"""

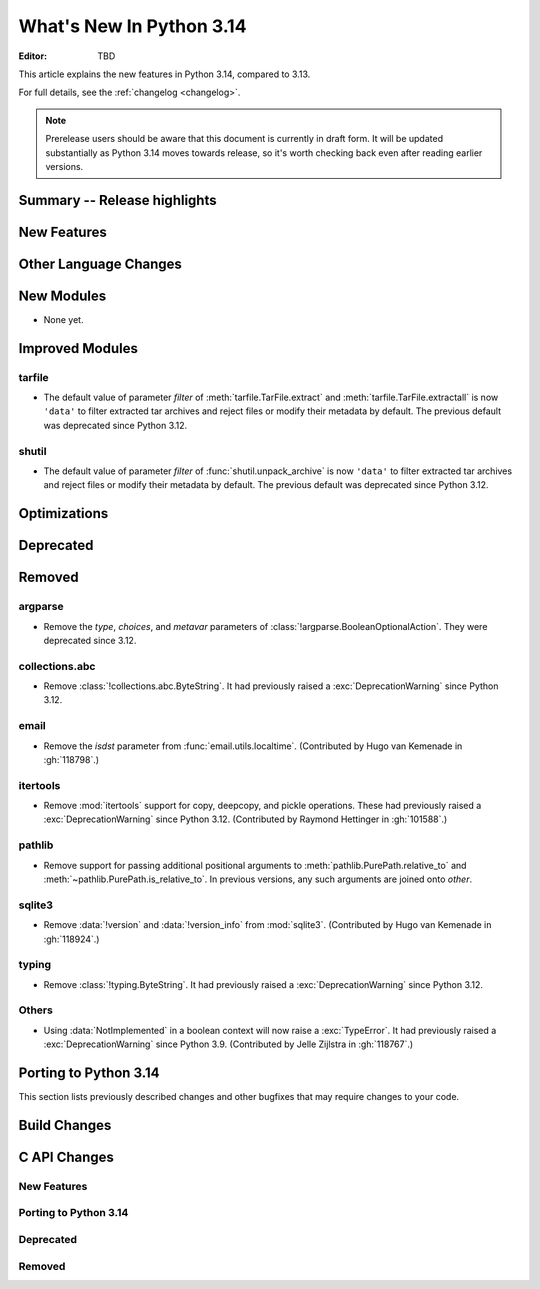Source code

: 
****************************
  What's New In Python 3.14
****************************

:Editor: TBD

.. Rules for maintenance:

   * Anyone can add text to this document.  Do not spend very much time
   on the wording of your changes, because your text will probably
   get rewritten to some degree.

   * The maintainer will go through Misc/NEWS periodically and add
   changes; it's therefore more important to add your changes to
   Misc/NEWS than to this file.

   * This is not a complete list of every single change; completeness
   is the purpose of Misc/NEWS.  Some changes I consider too small
   or esoteric to include.  If such a change is added to the text,
   I'll just remove it.  (This is another reason you shouldn't spend
   too much time on writing your addition.)

   * If you want to draw your new text to the attention of the
   maintainer, add 'XXX' to the beginning of the paragraph or
   section.

   * It's OK to just add a fragmentary note about a change.  For
   example: "XXX Describe the transmogrify() function added to the
   socket module."  The maintainer will research the change and
   write the necessary text.

   * You can comment out your additions if you like, but it's not
   necessary (especially when a final release is some months away).

   * Credit the author of a patch or bugfix.   Just the name is
   sufficient; the e-mail address isn't necessary.

   * It's helpful to add the issue number as a comment:

   XXX Describe the transmogrify() function added to the socket
   module.
   (Contributed by P.Y. Developer in :gh:`12345`.)

   This saves the maintainer the effort of going through the VCS log
   when researching a change.

This article explains the new features in Python 3.14, compared to 3.13.

For full details, see the :ref:`changelog <changelog>`.

.. note::

   Prerelease users should be aware that this document is currently in draft
   form. It will be updated substantially as Python 3.14 moves towards release,
   so it's worth checking back even after reading earlier versions.


Summary -- Release highlights
=============================

.. This section singles out the most important changes in Python 3.14.
   Brevity is key.


.. PEP-sized items next.



New Features
============



Other Language Changes
======================



New Modules
===========

* None yet.


Improved Modules
================

tarfile
-------

* The default value of parameter *filter* of
  :meth:`tarfile.TarFile.extract` and :meth:`tarfile.TarFile.extractall`
  is now ``'data'`` to filter extracted tar archives and reject files or
  modify their metadata by default.
  The previous default was deprecated since Python 3.12.

shutil
------

* The default value of parameter *filter* of :func:`shutil.unpack_archive`
  is now ``'data'`` to filter extracted tar archives and reject files or
  modify their metadata by default.
  The previous default was deprecated since Python 3.12.

Optimizations
=============




Deprecated
==========



Removed
=======

argparse
--------

* Remove the *type*, *choices*, and *metavar* parameters
  of :class:`!argparse.BooleanOptionalAction`.
  They were deprecated since 3.12.

collections.abc
---------------

* Remove :class:`!collections.abc.ByteString`. It had previously raised a
  :exc:`DeprecationWarning` since Python 3.12.


email
-----

* Remove the *isdst* parameter from :func:`email.utils.localtime`.
  (Contributed by Hugo van Kemenade in :gh:`118798`.)

itertools
---------

* Remove :mod:`itertools` support for copy, deepcopy, and pickle operations.
  These had previously raised a :exc:`DeprecationWarning` since Python 3.12.
  (Contributed by Raymond Hettinger in :gh:`101588`.)

pathlib
-------

* Remove support for passing additional positional arguments to
  :meth:`pathlib.PurePath.relative_to` and
  :meth:`~pathlib.PurePath.is_relative_to`. In previous versions, any such
  arguments are joined onto *other*.

sqlite3
-------

* Remove :data:`!version` and :data:`!version_info` from :mod:`sqlite3`.
  (Contributed by Hugo van Kemenade in :gh:`118924`.)

typing
------

* Remove :class:`!typing.ByteString`. It had previously raised a
  :exc:`DeprecationWarning` since Python 3.12.

Others
------

* Using :data:`NotImplemented` in a boolean context will now raise a :exc:`TypeError`.
  It had previously raised a :exc:`DeprecationWarning` since Python 3.9. (Contributed
  by Jelle Zijlstra in :gh:`118767`.)


Porting to Python 3.14
======================

This section lists previously described changes and other bugfixes
that may require changes to your code.


Build Changes
=============


C API Changes
=============

New Features
------------

Porting to Python 3.14
----------------------

Deprecated
----------

Removed
-------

"""

Task details:
What lines of the listing contain the word "since"? Copy them all.

Your solution:
  The previous default was deprecated since Python 3.12.
  The previous default was deprecated since Python 3.12.
  They were deprecated since 3.12.
  :exc:`DeprecationWarning` since Python 3.12.
  These had previously raised a :exc:`DeprecationWarning` since Python 3.12.
  :exc:`DeprecationWarning` since Python 3.12.
  It had previously raised a :exc:`DeprecationWarning` since Python 3.9. (Contributed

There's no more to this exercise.